** Start DATA SHOWN **
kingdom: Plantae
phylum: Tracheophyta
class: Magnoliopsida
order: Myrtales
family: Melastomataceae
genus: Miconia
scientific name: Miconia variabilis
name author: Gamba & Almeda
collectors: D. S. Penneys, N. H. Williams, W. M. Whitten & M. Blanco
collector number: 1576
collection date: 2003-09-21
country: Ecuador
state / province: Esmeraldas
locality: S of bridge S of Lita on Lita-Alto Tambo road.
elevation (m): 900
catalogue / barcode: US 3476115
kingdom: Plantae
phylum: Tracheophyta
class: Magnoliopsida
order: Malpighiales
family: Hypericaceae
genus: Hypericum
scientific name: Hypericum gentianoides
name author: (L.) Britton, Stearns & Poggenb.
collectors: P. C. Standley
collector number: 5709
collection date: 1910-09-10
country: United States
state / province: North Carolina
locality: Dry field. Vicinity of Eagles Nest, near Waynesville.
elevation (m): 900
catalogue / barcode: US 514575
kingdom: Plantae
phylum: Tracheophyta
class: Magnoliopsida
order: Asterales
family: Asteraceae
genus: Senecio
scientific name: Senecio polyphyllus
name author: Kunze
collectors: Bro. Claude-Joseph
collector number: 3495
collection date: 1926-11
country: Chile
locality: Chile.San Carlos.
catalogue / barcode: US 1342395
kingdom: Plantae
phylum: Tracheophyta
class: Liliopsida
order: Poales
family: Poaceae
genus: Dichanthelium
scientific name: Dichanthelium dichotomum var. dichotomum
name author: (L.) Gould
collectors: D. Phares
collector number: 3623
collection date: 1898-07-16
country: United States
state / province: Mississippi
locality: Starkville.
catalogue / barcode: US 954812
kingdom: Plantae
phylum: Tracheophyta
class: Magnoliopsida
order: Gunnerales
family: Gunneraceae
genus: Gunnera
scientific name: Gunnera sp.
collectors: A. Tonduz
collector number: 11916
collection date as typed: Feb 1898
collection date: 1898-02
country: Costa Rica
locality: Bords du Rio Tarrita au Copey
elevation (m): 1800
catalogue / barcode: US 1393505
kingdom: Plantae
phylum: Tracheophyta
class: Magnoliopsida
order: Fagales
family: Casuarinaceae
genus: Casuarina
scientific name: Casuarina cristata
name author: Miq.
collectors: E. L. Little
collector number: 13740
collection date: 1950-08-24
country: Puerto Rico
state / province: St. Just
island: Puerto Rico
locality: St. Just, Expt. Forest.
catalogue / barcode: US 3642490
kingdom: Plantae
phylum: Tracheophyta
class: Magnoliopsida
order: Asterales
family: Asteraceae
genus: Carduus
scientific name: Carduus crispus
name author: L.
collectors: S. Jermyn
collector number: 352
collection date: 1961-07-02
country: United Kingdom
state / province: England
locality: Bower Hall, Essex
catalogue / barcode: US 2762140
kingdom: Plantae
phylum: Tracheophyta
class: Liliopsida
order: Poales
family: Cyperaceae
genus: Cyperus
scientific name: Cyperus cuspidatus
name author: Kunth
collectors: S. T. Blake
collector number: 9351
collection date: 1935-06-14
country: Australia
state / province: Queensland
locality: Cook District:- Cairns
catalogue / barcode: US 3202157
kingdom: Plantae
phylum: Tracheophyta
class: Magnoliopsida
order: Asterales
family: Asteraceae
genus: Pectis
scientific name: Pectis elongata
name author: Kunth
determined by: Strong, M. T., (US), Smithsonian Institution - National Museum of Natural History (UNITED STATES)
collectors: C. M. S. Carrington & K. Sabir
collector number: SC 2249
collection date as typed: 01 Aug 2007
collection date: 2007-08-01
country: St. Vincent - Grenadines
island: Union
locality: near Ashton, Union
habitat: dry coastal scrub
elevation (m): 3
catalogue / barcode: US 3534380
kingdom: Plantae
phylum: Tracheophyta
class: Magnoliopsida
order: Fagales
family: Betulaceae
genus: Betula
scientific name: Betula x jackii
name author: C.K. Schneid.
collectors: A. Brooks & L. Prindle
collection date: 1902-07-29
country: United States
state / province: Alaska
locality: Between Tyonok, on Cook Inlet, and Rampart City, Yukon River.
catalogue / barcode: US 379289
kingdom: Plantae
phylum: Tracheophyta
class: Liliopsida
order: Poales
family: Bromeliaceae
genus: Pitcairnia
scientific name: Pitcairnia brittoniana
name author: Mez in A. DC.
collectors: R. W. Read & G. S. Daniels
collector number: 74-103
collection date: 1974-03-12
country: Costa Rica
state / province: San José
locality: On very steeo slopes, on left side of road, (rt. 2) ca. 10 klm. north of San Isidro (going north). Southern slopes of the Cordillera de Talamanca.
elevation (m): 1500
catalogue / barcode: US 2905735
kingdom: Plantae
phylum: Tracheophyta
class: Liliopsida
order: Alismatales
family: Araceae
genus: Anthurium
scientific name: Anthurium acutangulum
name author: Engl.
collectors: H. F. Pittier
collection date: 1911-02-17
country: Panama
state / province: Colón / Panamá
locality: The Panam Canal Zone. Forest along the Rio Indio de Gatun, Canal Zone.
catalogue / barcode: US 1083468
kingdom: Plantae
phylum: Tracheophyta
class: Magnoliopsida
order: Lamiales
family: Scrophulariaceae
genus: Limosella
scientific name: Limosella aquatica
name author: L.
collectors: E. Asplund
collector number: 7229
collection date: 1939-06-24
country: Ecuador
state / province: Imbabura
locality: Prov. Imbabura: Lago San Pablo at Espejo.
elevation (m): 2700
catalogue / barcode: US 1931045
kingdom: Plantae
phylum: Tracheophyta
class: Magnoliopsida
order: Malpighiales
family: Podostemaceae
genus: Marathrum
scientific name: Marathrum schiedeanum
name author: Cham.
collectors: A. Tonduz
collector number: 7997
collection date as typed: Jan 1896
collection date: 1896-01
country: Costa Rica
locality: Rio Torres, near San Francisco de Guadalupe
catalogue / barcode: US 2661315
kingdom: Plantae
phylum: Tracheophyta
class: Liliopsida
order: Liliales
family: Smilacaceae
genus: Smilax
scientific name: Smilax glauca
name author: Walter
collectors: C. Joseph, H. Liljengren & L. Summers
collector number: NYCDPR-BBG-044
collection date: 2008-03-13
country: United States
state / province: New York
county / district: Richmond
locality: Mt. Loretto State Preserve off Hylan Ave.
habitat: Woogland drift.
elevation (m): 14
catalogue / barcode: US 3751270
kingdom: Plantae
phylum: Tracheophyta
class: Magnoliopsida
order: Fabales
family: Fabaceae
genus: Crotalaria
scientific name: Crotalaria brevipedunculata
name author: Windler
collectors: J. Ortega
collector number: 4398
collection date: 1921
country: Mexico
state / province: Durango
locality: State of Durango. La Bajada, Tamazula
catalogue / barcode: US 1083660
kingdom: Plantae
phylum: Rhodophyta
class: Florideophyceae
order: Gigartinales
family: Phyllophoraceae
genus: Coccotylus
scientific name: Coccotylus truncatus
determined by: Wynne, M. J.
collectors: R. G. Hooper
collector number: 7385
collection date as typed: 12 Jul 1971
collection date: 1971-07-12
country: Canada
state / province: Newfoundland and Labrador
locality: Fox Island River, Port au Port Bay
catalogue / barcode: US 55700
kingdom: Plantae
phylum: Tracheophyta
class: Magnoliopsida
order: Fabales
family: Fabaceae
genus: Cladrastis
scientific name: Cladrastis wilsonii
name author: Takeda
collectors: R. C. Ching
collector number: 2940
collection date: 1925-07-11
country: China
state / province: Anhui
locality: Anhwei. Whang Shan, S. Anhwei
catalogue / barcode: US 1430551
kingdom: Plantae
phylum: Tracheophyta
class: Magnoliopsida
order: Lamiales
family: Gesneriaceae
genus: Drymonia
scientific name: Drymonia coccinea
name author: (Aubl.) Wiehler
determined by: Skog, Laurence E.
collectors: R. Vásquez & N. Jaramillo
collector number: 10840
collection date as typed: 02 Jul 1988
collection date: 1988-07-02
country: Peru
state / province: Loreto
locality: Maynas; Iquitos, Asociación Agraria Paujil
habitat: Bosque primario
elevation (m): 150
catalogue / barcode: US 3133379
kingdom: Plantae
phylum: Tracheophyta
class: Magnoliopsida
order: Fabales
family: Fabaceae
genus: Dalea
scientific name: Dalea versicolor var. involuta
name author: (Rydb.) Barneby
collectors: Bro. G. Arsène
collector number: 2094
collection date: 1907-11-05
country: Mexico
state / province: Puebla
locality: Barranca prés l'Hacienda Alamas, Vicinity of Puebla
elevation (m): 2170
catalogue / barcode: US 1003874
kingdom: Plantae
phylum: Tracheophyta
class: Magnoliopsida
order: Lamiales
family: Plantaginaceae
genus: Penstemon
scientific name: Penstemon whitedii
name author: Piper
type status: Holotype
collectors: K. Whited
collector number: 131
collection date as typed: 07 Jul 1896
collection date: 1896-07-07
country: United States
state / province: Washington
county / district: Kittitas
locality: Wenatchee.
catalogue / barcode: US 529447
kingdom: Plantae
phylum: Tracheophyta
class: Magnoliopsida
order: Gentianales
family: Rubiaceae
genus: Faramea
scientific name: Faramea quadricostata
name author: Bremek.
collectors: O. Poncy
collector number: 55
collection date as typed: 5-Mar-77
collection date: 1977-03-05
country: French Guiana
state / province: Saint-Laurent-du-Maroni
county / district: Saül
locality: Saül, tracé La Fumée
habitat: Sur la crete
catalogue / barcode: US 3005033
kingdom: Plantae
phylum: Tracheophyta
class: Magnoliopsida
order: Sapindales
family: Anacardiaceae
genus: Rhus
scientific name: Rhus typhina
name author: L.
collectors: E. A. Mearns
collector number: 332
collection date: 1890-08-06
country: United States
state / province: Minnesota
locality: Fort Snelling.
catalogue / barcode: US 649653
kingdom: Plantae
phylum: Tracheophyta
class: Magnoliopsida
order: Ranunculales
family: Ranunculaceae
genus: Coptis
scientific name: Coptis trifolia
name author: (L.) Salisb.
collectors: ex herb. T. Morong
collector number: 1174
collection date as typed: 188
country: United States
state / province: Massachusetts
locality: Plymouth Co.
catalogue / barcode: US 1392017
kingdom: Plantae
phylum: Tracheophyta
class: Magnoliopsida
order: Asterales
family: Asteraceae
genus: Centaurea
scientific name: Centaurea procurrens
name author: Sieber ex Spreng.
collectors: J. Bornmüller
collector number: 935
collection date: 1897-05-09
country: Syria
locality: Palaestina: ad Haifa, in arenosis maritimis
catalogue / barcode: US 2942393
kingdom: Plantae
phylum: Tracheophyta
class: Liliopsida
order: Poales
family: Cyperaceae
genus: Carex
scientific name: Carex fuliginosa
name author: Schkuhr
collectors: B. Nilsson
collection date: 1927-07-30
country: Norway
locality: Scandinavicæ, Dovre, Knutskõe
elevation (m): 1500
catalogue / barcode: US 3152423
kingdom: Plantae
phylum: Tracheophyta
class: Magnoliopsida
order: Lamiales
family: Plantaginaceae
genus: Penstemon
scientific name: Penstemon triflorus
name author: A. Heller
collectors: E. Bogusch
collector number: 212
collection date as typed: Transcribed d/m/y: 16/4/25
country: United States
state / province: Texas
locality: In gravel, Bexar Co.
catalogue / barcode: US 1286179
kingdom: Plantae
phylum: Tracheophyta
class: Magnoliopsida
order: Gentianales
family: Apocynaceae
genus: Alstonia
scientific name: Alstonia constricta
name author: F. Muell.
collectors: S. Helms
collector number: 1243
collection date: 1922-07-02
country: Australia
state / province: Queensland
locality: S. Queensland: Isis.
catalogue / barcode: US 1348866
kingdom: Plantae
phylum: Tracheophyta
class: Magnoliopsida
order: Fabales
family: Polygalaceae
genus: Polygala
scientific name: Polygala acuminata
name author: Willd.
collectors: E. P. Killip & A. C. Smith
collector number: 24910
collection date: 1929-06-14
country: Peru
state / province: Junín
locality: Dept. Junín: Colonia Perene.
** End DATA SHOWN **
Please transcribe the records word for word, starting at the first line and ending with the line that contains "collectors: P. C. Standley", including that line.

**OUTPUT FOR THIS EXERCISE**
kingdom: Plantae
phylum: Tracheophyta
class: Magnoliopsida
order: Myrtales
family: Melastomataceae
genus: Miconia
scientific name: Miconia variabilis
name author: Gamba & Almeda
collectors: D. S. Penneys, N. H. Williams, W. M. Whitten & M. Blanco
collector number: 1576
collection date: 2003-09-21
country: Ecuador
state / province: Esmeraldas
locality: S of bridge S of Lita on Lita-Alto Tambo road.
elevation (m): 900
catalogue / barcode: US 3476115
kingdom: Plantae
phylum: Tracheophyta
class: Magnoliopsida
order: Malpighiales
family: Hypericaceae
genus: Hypericum
scientific name: Hypericum gentianoides
name author: (L.) Britton, Stearns & Poggenb.
collectors: P. C. Standley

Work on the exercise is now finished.